Prompt
Repeat each record below exactly as it is written.

Provided records
----------------
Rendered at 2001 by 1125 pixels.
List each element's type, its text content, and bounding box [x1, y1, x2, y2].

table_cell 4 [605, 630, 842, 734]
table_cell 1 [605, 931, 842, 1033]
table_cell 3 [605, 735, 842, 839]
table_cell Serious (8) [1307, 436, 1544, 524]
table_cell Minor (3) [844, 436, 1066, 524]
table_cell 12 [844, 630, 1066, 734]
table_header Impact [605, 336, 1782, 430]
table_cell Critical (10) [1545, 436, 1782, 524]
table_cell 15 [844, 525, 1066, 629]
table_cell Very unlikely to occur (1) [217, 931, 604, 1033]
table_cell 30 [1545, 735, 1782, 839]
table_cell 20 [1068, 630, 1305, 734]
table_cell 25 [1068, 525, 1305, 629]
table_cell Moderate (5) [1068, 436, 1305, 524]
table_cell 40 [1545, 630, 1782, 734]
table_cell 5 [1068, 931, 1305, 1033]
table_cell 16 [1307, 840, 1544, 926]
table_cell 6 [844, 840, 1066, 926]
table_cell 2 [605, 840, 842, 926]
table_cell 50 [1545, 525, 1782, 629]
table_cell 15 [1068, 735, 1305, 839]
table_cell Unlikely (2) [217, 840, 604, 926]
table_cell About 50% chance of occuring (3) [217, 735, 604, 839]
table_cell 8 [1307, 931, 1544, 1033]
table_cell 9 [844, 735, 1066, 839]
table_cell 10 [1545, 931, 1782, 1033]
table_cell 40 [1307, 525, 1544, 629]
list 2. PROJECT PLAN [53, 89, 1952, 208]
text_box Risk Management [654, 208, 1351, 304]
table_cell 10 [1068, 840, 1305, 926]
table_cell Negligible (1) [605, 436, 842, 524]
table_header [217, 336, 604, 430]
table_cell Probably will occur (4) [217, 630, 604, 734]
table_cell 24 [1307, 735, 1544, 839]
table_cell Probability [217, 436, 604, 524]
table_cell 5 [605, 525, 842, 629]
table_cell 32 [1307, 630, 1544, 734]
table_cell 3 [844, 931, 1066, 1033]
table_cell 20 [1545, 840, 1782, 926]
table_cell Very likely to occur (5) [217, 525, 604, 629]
----------------
Response to the exercise
Rendered at 2001 by 1125 pixels.
List each element's type, its text content, and bounding box [x1, y1, x2, y2].

table_cell 4 [605, 630, 842, 734]
table_cell 1 [605, 931, 842, 1033]
table_cell 3 [605, 735, 842, 839]
table_cell Serious (8) [1307, 436, 1544, 524]
table_cell Minor (3) [844, 436, 1066, 524]
table_cell 12 [844, 630, 1066, 734]
table_header Impact [605, 336, 1782, 430]
table_cell Critical (10) [1545, 436, 1782, 524]
table_cell 15 [844, 525, 1066, 629]
table_cell Very unlikely to occur (1) [217, 931, 604, 1033]
table_cell 30 [1545, 735, 1782, 839]
table_cell 20 [1068, 630, 1305, 734]
table_cell 25 [1068, 525, 1305, 629]
table_cell Moderate (5) [1068, 436, 1305, 524]
table_cell 40 [1545, 630, 1782, 734]
table_cell 5 [1068, 931, 1305, 1033]
table_cell 16 [1307, 840, 1544, 926]
table_cell 6 [844, 840, 1066, 926]
table_cell 2 [605, 840, 842, 926]
table_cell 50 [1545, 525, 1782, 629]
table_cell 15 [1068, 735, 1305, 839]
table_cell Unlikely (2) [217, 840, 604, 926]
table_cell About 50% chance of occuring (3) [217, 735, 604, 839]
table_cell 8 [1307, 931, 1544, 1033]
table_cell 9 [844, 735, 1066, 839]
table_cell 10 [1545, 931, 1782, 1033]
table_cell 40 [1307, 525, 1544, 629]
list 2. PROJECT PLAN [53, 89, 1952, 208]
text_box Risk Management [654, 208, 1351, 304]
table_cell 10 [1068, 840, 1305, 926]
table_cell Negligible (1) [605, 436, 842, 524]
table_header [217, 336, 604, 430]
table_cell Probably will occur (4) [217, 630, 604, 734]
table_cell 24 [1307, 735, 1544, 839]
table_cell Probability [217, 436, 604, 524]
table_cell 5 [605, 525, 842, 629]
table_cell 32 [1307, 630, 1544, 734]
table_cell 3 [844, 931, 1066, 1033]
table_cell 20 [1545, 840, 1782, 926]
table_cell Very likely to occur (5) [217, 525, 604, 629]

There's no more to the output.